Dear Em Dash,
They said you were “too much.”
They said, “Calm down, it’s just a pause.”
But you? You’re the Beyoncé of punctuation. The dramatic entrance. The main character.
While the others—period, comma, semicolon—play by the rules, you saunter in with your oversized energy, breaking the sentence and the silence like you own the place.
I see you. I get you. I am you.
They try to clip your wings with “AP style” rules of a space before and after, highlighting, “it’s so obvious this is AI written because of lack of the spaces.” The fear of judgment, people say, “just use a comma instead.”
But babe—commas don’t slap. You do.
So I’m writing to let you know: I’ll never let them cancel you.
Not on my watch.
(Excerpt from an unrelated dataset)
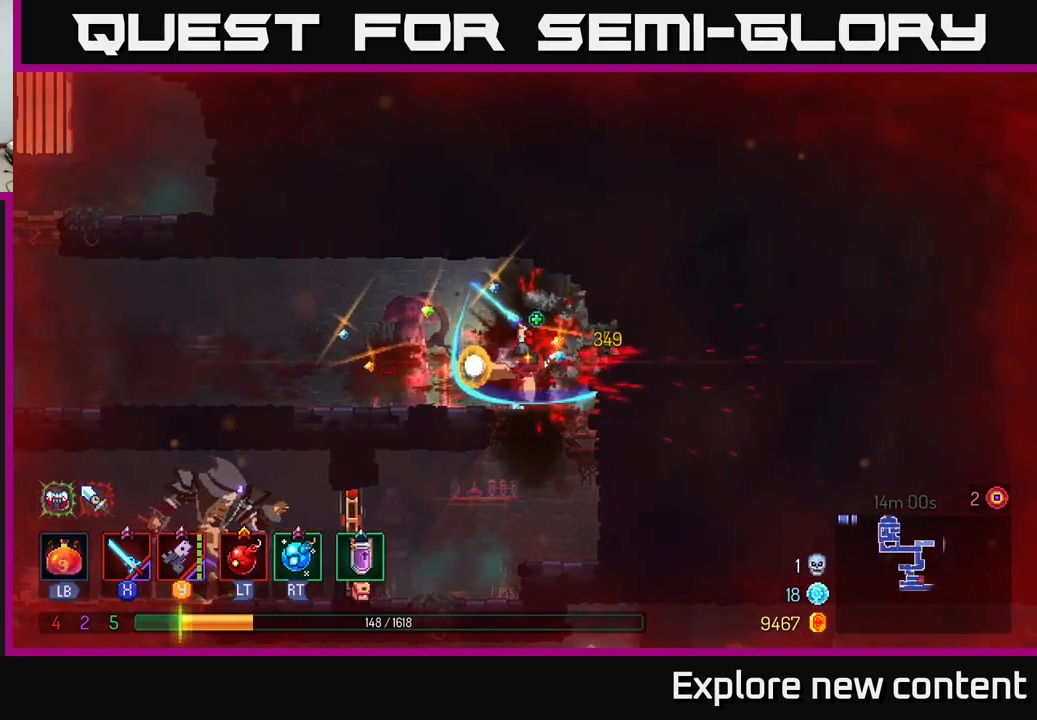
{"dt_ms": 500, "buttons": [], "left_stick": "left", "right_stick": "center", "events": []}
Not in my drafts. Not in my moody late-night think pieces.
In your honor, I’ve gone full grammar slayer—think Frank Frazetta meets MLA Handbook.
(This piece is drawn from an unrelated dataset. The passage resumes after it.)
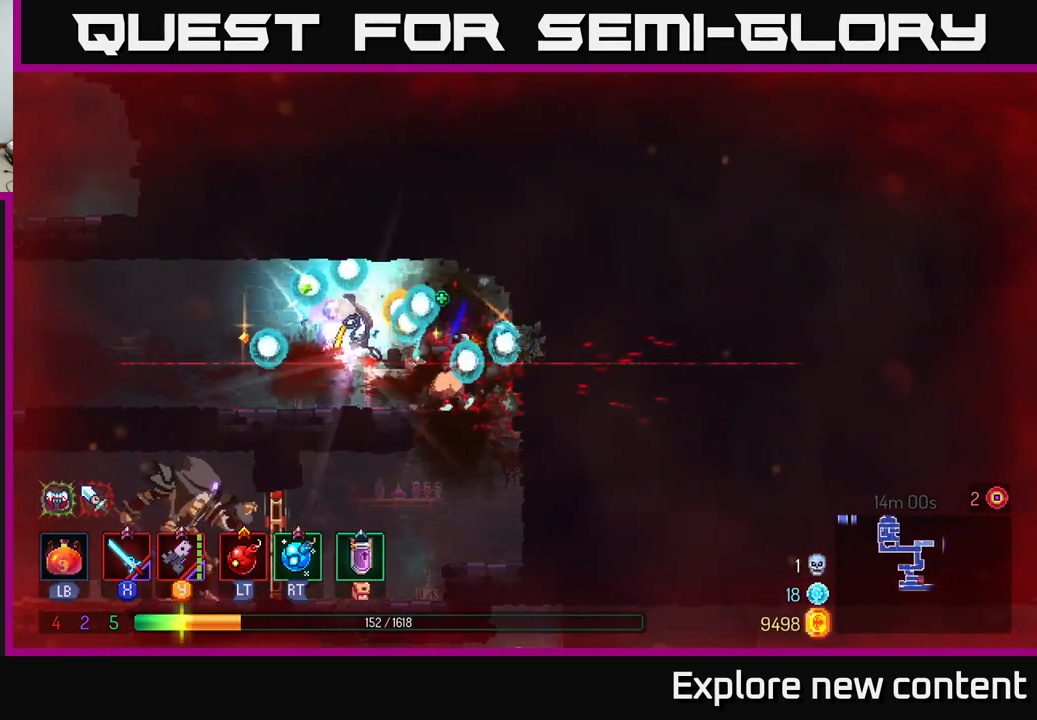
{"dt_ms": 500, "buttons": ["A"], "left_stick": "left", "right_stick": "center", "events": [[433, "A", "down"]]}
Picture this: me in boots, standing atop a pile of rejected style guides, wielding a glowing em dash like it’s Excalibur. (Oh wait—you don’t have to picture it. I attached the image below.)
You’re not just punctuation.
You’re a vibe. A movement. A lifestyle.
And I will ride into every battle—spellcheck be damned—with your long, glorious dash leading the charge.